When you try to optimize multi-player optimization functions like this, it is likely that the optimal portfolio that the DAO might need does not intersect, i.e. is not the same as the ideal scenario for any of the participants who suggested changes to the asset allocation.

Another thing to note when on-chain DAOs are considered is the limited ways of portfolio rebalance because, to maintain transparency, there’s a predisposition to use on-chain mechanisms like AMMs, gnosis auctions or lending protocols (which can also involve using vaults from other protocols in some cases). But coming back to our earlier example, let’s say there’s a person C who wants to buy the token $X cheap, so suggests a treasury adjusted of selling all tokens to $, in case person C is an arbitrageur (someone who trades between onchain and off-chain marketplaces to profit from price divergence) then he would prefer large asset changes since that would present him a more significant opportunity to benefit in multiple ways. Therefore participants who suggest changes should have some skin in the game and accept some risk against any portfolio changes they offer.

Finally, the on-chain state of a protocol is subject to constant change. This would also mean that DAOs are best served when there are regular, and good portfolio rebalances, which optimize their position and ensure that the protocol is well-placed to handle any adverse events. This would require participants to suggest these changes at regular intervals. Incentivizing portfolio submissions is the best way to make this possible and, coupled with some skin in the game from the portfolio submitters, ensure high-quality submissions.

The design of a decentralized allocation protocol would thus need to account for the following:

  • All actors are adversarial: A good design principle which applies everywhere is “design for extremes, and the middle will take care of itself”. Assuming that every actor is adversarial is an extreme that the allocation protocol should consider, so it progresses despite diverging/malicious wants of agents.

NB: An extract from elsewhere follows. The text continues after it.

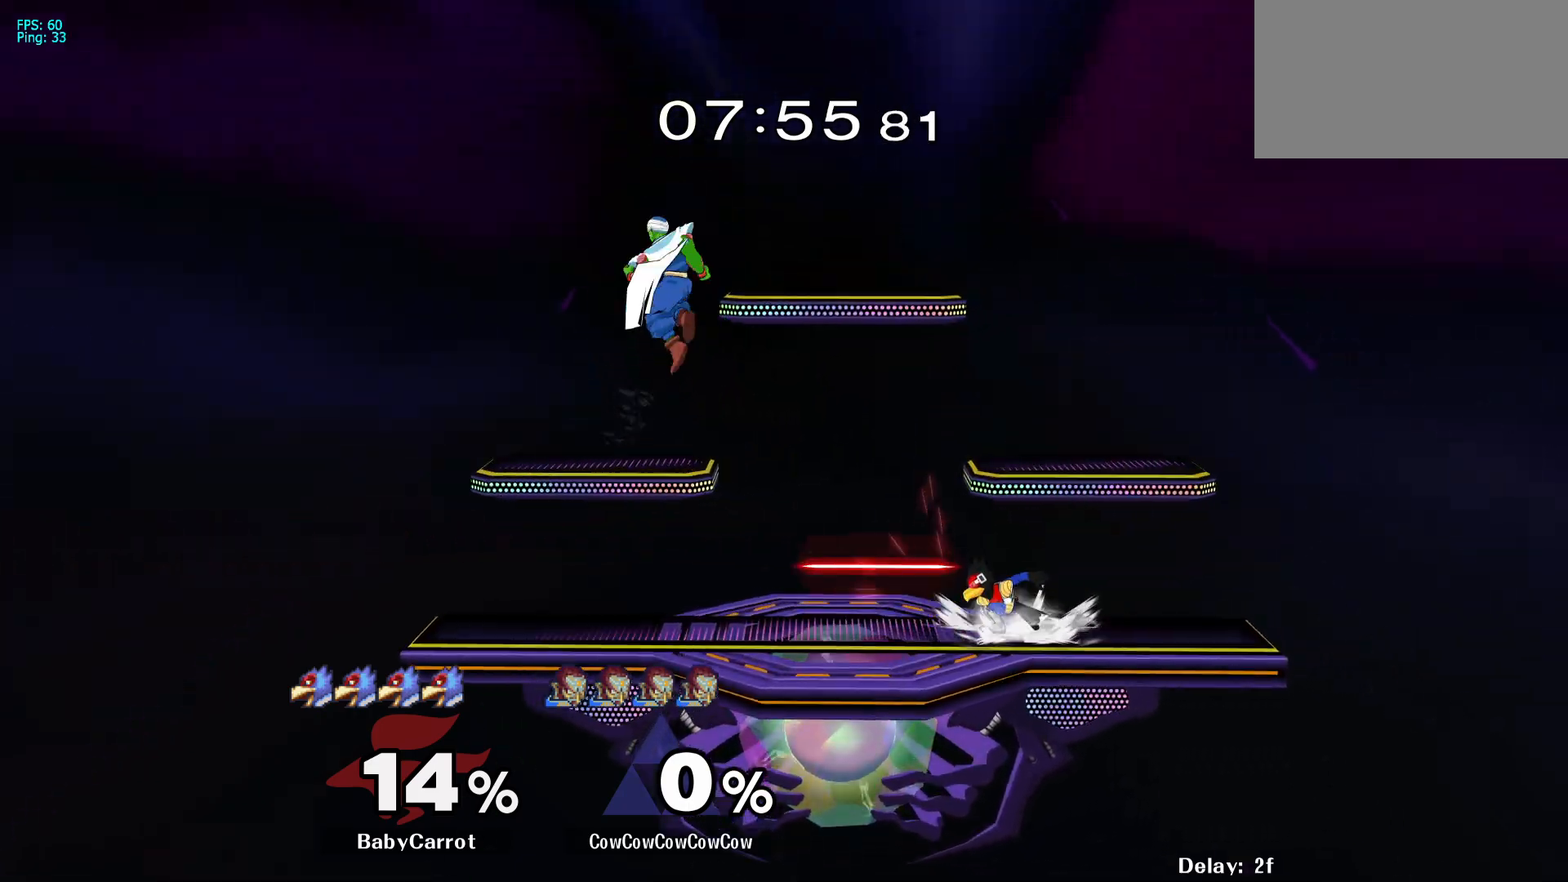
{"buttons": ["DPAD_RIGHT", "C_RIGHT"], "events": [[33, "DPAD_DOWN", "down"], [83, "R1", "down"], [167, "DPAD_DOWN", "up"], [183, "DPAD_RIGHT", "up"], [217, "R1", "up"], [300, "DPAD_DOWN", "down"], [300, "Y", "up"], [383, "DPAD_RIGHT", "down"], [400, "DPAD_DOWN", "up"], [500, "C_RIGHT", "down"]]}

  • Actor Collusion: As possible as adversarial actors are, multiple submitters can submit different portfolio directions and conspire to make inefficient allocations but yet profit from the same (arbitrageur collusion for profit by which each suggests huge asset allocations across different assets). Ensuring that collusion is a zero-sum game is important.

  • Submitter Incentivization: Pay submitters with respect to asset performance measured by reputation or contribution to ensure the quality of submissions and avoid submissions of portfolios which suggest random asset allocations to maintain the appearance of submissions.

Aera Finance - A decentralized allocation protocol

Aera protocol constructs a competition amongst agents who submit portfolios for treasury allocations. These agents are known as vault guardians. The competition is structured as an iterative skill-based model to maximize individual rewards. The DAO pays for these rewards.

Vault guardians have to stake assets that can be slashed if their Allocation causes the DAO to suffer a loss. The “slashing” mechanism is outsourced to arbitrageurs by allowing them to participate and suggest improved treasury allocation. They spot price discrepancies between the DAO portfolio and the global market. These arbitrage losses the DAO treasury faces are passed via slashing onto the vault guardians if the losses are sufficiently large.

Aera finance has a crucial feature which is time-scale separation between different participants. In other words, a DAO depositing money will have a very long-term view of their money and wouldn’t be prone to constant deposit and withdrawal due to the nature of their existence. At the same time, vault guardians, since they have to keep the on-chain environment in mind and risk slashing through arbitrageurs spotting price discrepancies, are in some sense forced to suggest changes in periodic intervals, thus constantly trying to achieve an optimal portfolio. It is the DAO that authorizes and selects the optimal Allocation among submissions.

The Allocation is done as follows:

  • A DAO treasury can be interest a small subset of all available assets (subject to changes, preferably infrequent)

  • These assets can be stablecoins, options, loans, AMM LP (Liquidity pool) shares, or any other possible ERC-20 representation.

  • Different guardians propose portfolios per DAO preferences and mention the percentage that the DAO treasury should be changed to different subsets.

  • The protocol then constructs a single portfolio taking all the submissions into account, and the DAO executes it.

The aggregation rule that Aera uses is a weighted median aggregation rule. It’s similar to the one used by the Pyth network (an oracle protocol on Solana). While better aggregation rules have been researched and found they are not feasible given the computational limits of blockchain. The aggregation rules also naturally correspond to the reputation scores of submitters; thus, higher reputation submitters have more weight.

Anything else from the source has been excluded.